All I can say is GORGEOUS! 

The beauty of Cuervo shows in his pups.:wub:

Thanks for sharing them with us.


----------



## _Crystal_ (Jun 28, 2011)

Beautiful dogs!


----------



## Lucy Dog (Aug 10, 2008)

Great looking dogs you've got there, Robin.


----------



## Whiteshepherds (Aug 21, 2010)

Beautiful Robin!


----------



## paulag1955 (Jun 29, 2010)

Robin, is the color true in the pictures? That is amazingly rich red. Just gorgeous.


----------



## selzer (May 7, 2005)

They are beautiful. And obviously, inside they are awesome too. We love their beauty yes, but it is what you cannot see in pictures, their personalities that makes the relationship we have with them. 

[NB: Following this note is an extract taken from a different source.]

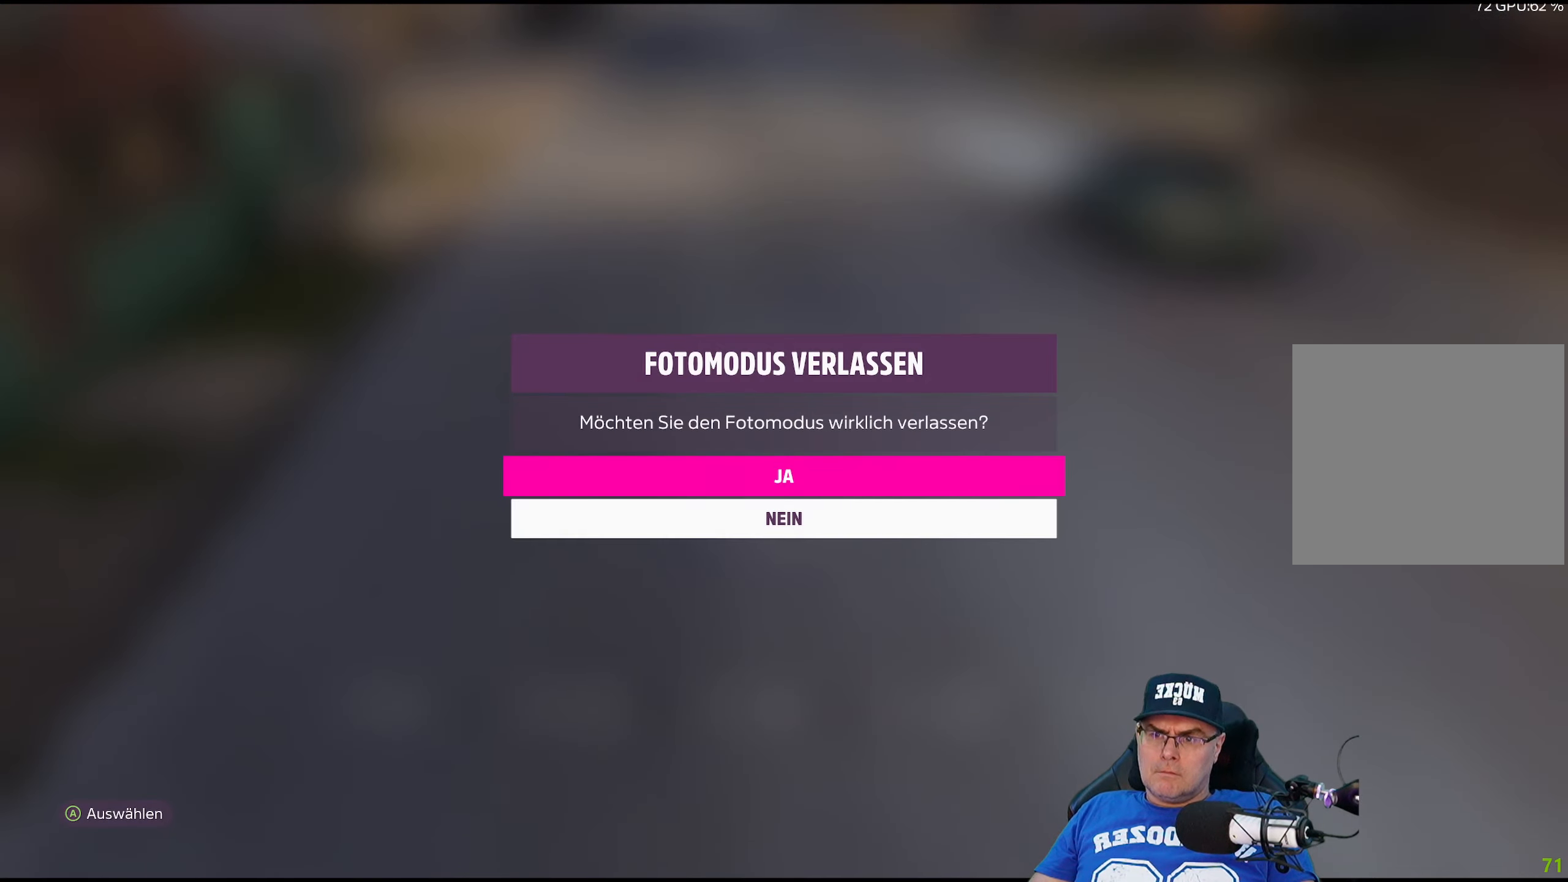
{"buttons": [], "left_stick": "center", "right_stick": "center", "events": [[17, "B", "down"], [100, "B", "up"], [417, "A", "down"], [450, "A", "up"]]}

Today I spilled Dolly's food all over the ground outside her kennel. It is hot, and she wasn't interested. Neither was Odie. But Tori went over and scarfed it up. Kind of glad about that because I really did not want to waste two cups of food. 

I was standing in the field waiting for her to finish up. And when she did, she came over to me and rubbed onto me asking for me to bend down and give her a hug and I did. Tori was returned to me at 15 weeks old for being defiant. I have not found a defiant bone in her body in the five years I have had her. She is one of the loviest dogs I have, requiring absolutely nothing from me than a scritch here or there and a hug. She even jumps up on the fence to get her head close so that she doesn't jump on me.


----------



## carmspack (Feb 2, 2011)

very nice ! Robin.

how is your black Noche doing?


----------



## Wolfgeist (Dec 4, 2010)

Uzo is my favourite!!


----------



## jakes mom (Feb 29, 2012)

Who couldn't love 'em - they're gorgeous :wub:
________
Sue


----------



## robinhuerta (Apr 21, 2007)

Thanks everyone!
Paulag.....yes...he *really* is that color & pigment.
Heres a couple more random shots.....you can see by the grass and "skin tones".
I don't have a very good camera...so what I shoot...is what I get.
Uzo is not what I would call an "orangey-red" dog...he is more "chestnut-brown/red".....but his color is just his icing. I love what's on the inside of this young boy!

















*This is him in FULL sun...you can see his rich color still.*

Carmen....Noche is doing really well. She lives right now with my friend & co-owner Gina. We chose to have her there, so my husband can actually be the "helper" for her, and we have her trained the way we want her to be trained.
I will ask Frankie to send picture updates...I think that she posted one not too long ago on this forum.


----------



## Wolfgeist (Dec 4, 2010)

Ohh man... he is too handsome.. way too handsome. What's he like, Robin?


----------



## onyx'girl (May 18, 2007)

robk said:


> Your dogs are so beautiful! You have a lot to be proud of!


Agree :wub:


----------



## Loneforce (Feb 12, 2012)

Gorgeous gsds! They look alot like Jonas's Parents


----------



## Anthony8858 (Sep 18, 2011)

Beautiful indeed.

You have every reason to be proud.


----------



## LARHAGE (Jul 24, 2006)

Uzo is gorgeous Robin and I love Anissette as well, you have very nice dogs.


----------



## Okie2 (Aug 23, 2010)

Those are two of the most gorgeous dogs. The face on that boy is so noble.

Thanks of sharing...............


----------



## Lakl (Jul 23, 2011)

Uzo is stunning!!:wub::wub:


----------



## PupperLove (Apr 10, 2010)

He's absolutley stunning! wow!


----------



## Gharrissc (May 19, 2012)

Beautiful dogs


----------



## Jax08 (Feb 13, 2009)

Beautiful Robin!


----------



## lorihd (Nov 30, 2011)

gorgeous!


----------



## spiritsmom (Mar 1, 2003)

He is such a handsome boy - love the deep coloring he has too!


----------